A nuclear grid would provide ample electricity at a doable price and is scalable to those large increases forecast for electric vehicles and heat pumps. A nuclear grid would save lives, it is a safer way to produce electricity, is more resistant to weather, disaster and unfriendly countries turning off the valves. It is cheap enough to protect the population from energy poverty and future developments could lower prices even more. 

And yet nuclear opponents will cling to the near impossible, solar panels in the Sahara, vibrating wind towers, geothermal, waves, tides … All dilute energies that need massive collectors and produce dribbles of electricity for a complex energy hungry world. But there is always another straw to cling to. I know a fellow who advocates those complex articulated anchored buoys that light up a  0.5 W LED as they ride the waves. Just multiply those contraptions by a billion, 400,000 for every kilometer of German coastline, 400 for every meter, and now you are talking real power. Its seems a common belief that there are breakthroughs just one more experiment away …

But what about biomass? 

Biomass is what civilization started with, the wood for fires and the deforestation of countries. But like wind and solar, biomass requires large tracts of land and it cannot respond to rapid changes in load to augment intermittent wind and solar. Other than wind and solar, I cannot imagine a more environmentally degrading solution than biomass. Vast tracts of jungle uprooted for palm oil, huge acreages of corn turned to ethanol, and a low energy return on investment (EROI) with returned energy not much more than the energy used to grow the crops. If Germany wants to turn the Schwarzwald to the Nackterwald or pillage the forests of other environmentally despicable countries for wood pellets and pretend that carbon out is balanced by carbon in, it just may fool all of the people all of the time – until it doesn’t.

And don’t ignore geothermal? 

There is geothermal electricity in Germany with 34 plants already in operation, 25 with temperatures that can provide district heating but no electricity. Efficient electrical production requires large temperature differentials, steam has to have temperatures far above boiling to produce the pressures needed to drive turbines. The other 9 plants together use 302 MW of heat to  produce 42 MW of electricity, an efficiency of only 14%  and only 0.06% of the German load. For comparison, a single 1 GW thermal natural gas plant can operate up to 60% efficiency, producing 600 MW of electricity or 14X more electricity than the 9 geothermal plants.  I’ll ignore geothermal.

Energy is at the very foundation of our economies; as energy prices rise so do the costs of everything else. At this time we are seeing green cloaked assaults on natural gas and nuclear, choices that can actually be both economic and environmental solutions. The neoLuddites keep up a constant blathering that directs us to wind and solar, expensive non-solutions that will be incredibly disruptive and dangerous, causing the implosion of western economies. These malfeasant policies seem determined to destroy our way of life if not our actual lives with the absurd cover story of saving us from a gently warming climate.

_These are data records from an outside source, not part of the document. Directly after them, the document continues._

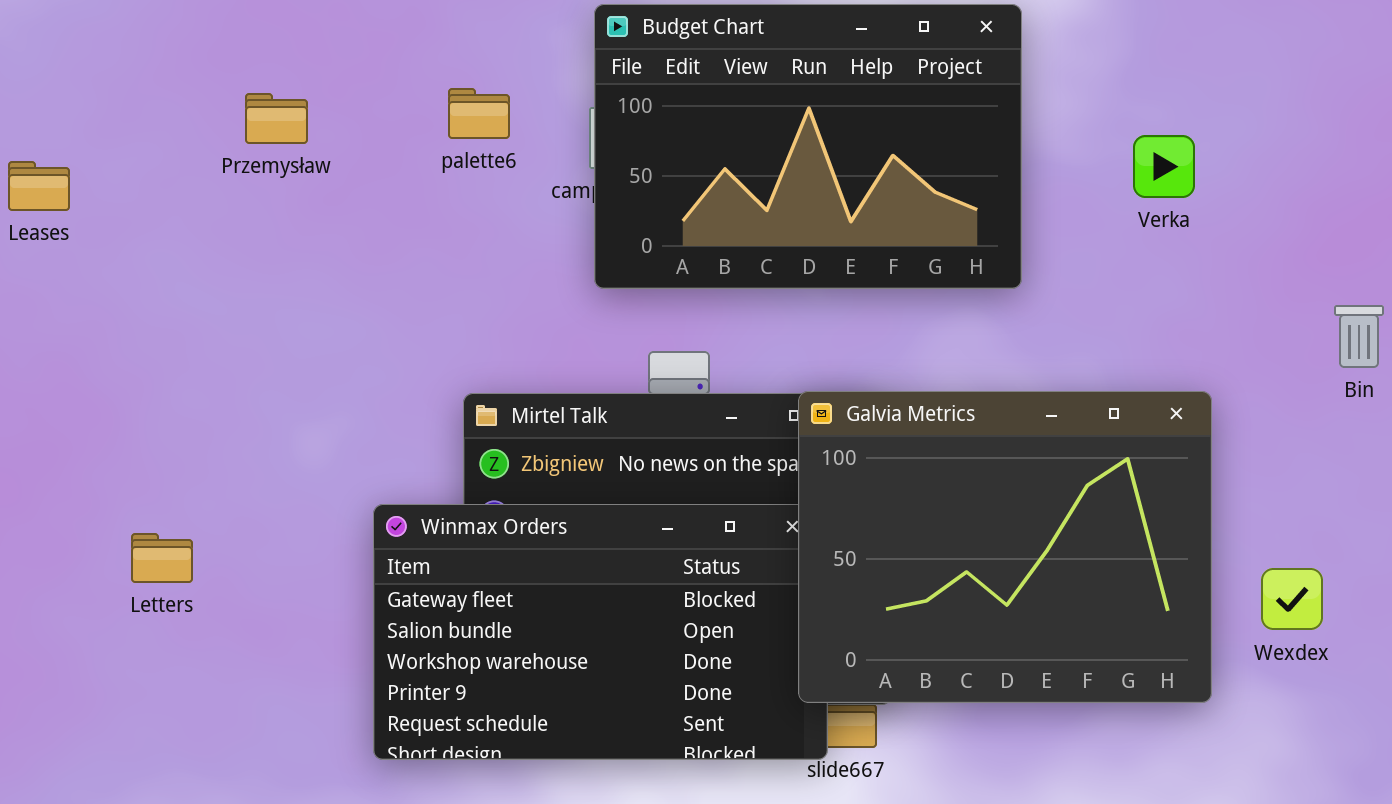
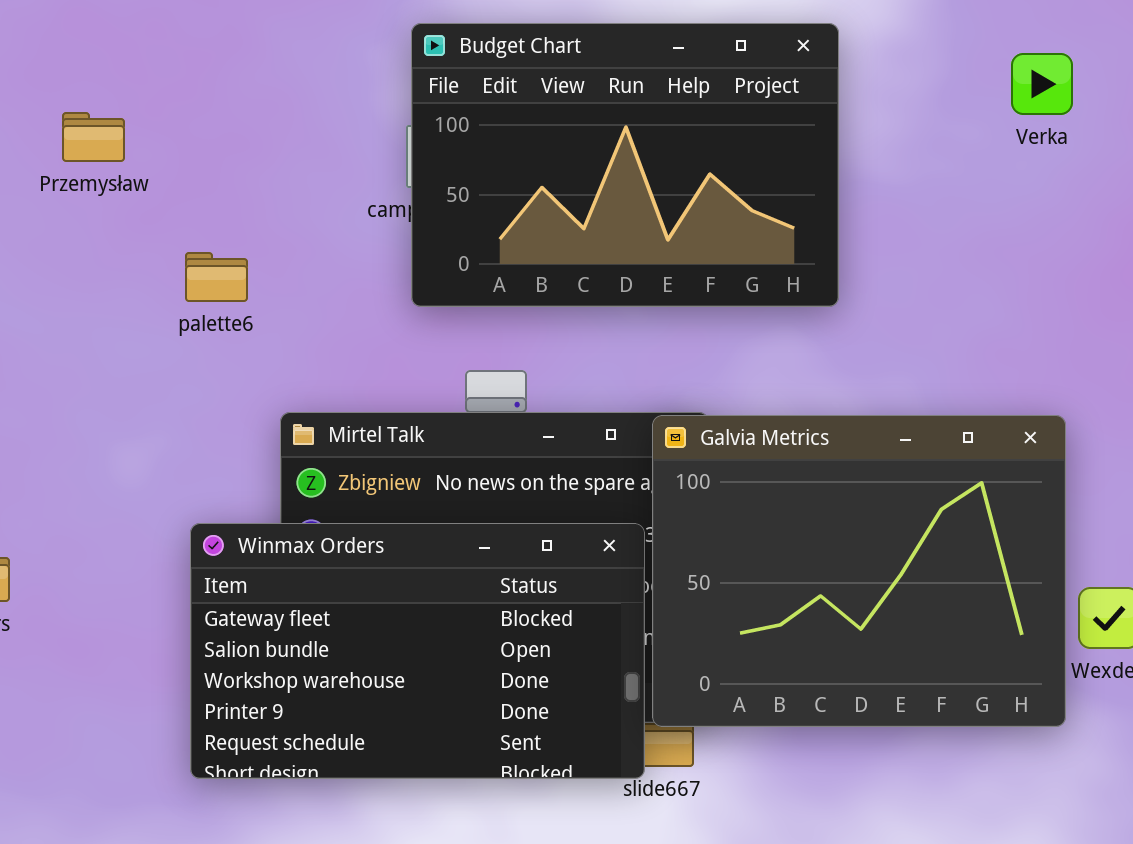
palette6: [448,88,510,139] -> [185,252,248,302], moved
Verka: [1133,135,1195,198] -> [1011,53,1073,115], moved
Galvia Metrics: [798,391,1212,703] -> [652,415,1066,727], moved

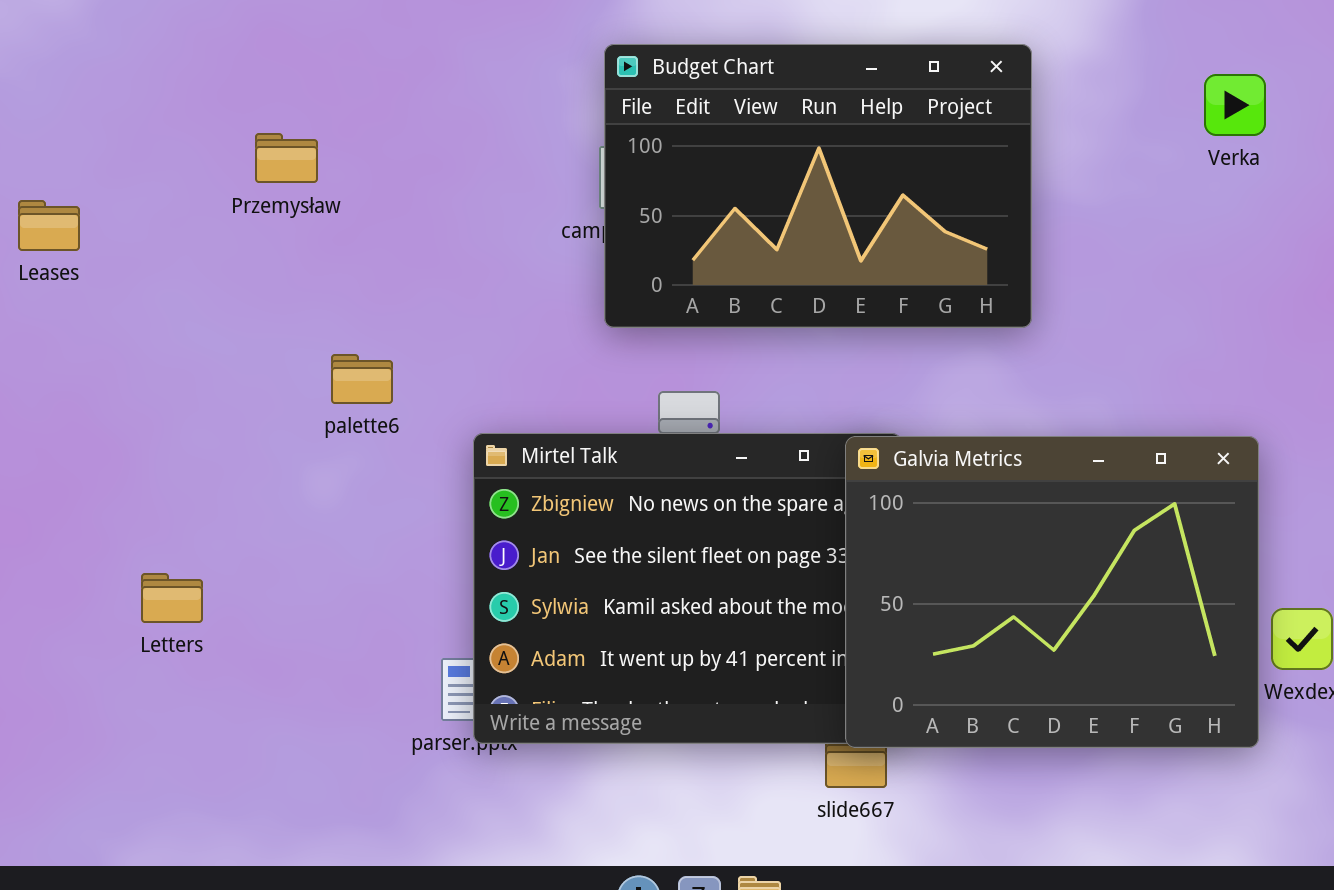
palette6: [185,252,248,302] -> [331,354,393,404], moved
Winmax Orders: [190,523,645,779] -> none, closed

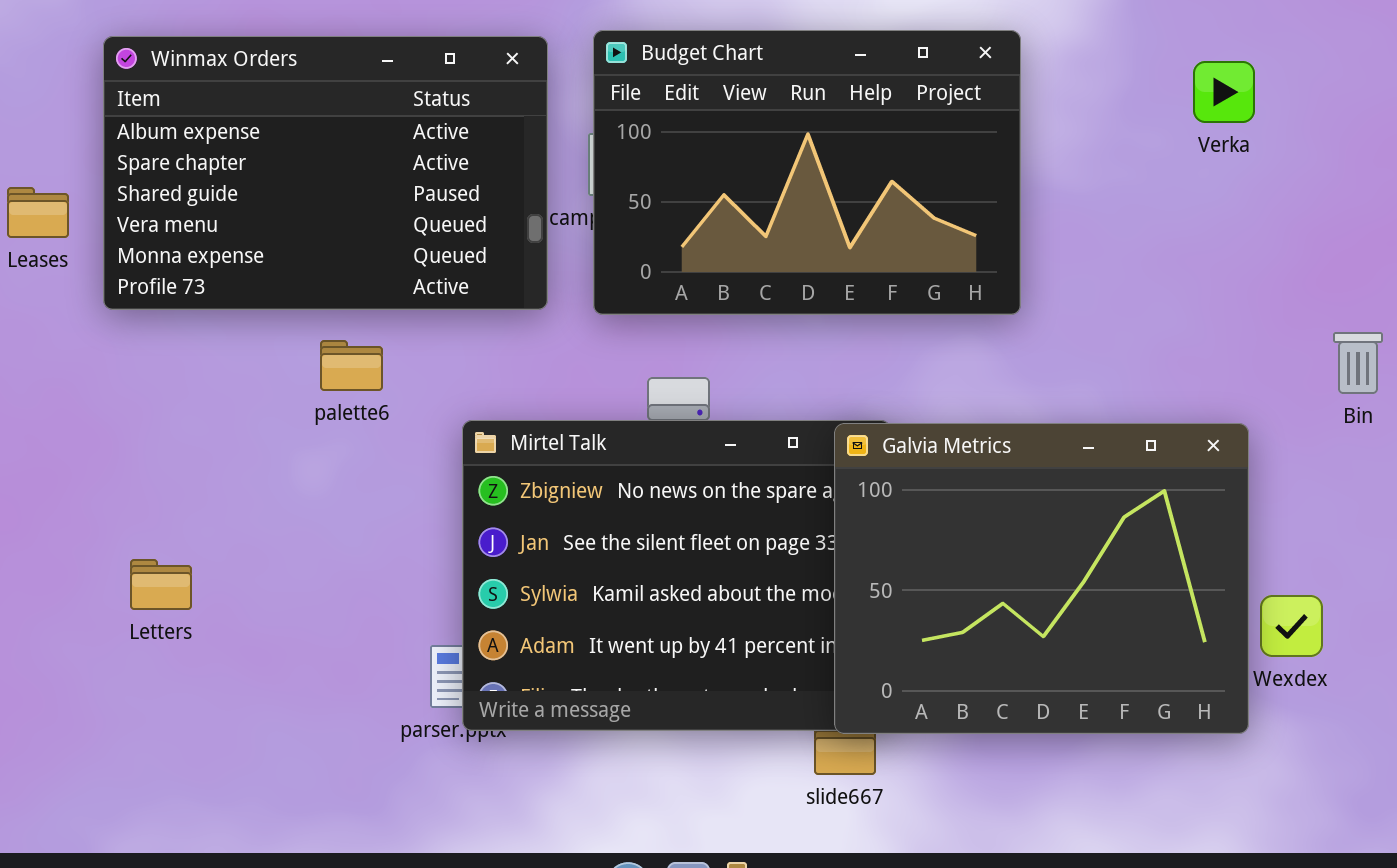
Winmax Orders: none -> [103,36,548,310], opened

Darn that law of the conservation of energy. It means that there will be no magic solutions, no vast amount of energy out for small amounts of energy in … but wait! There is kind of a miracle energy, one low carbon source that can provide the electrical needs of mankind, cleanly, safely, for thousands, perhaps tens of thousands of years and, unlike the fugitive phantom of fusion, it works now. If only we would speak its name.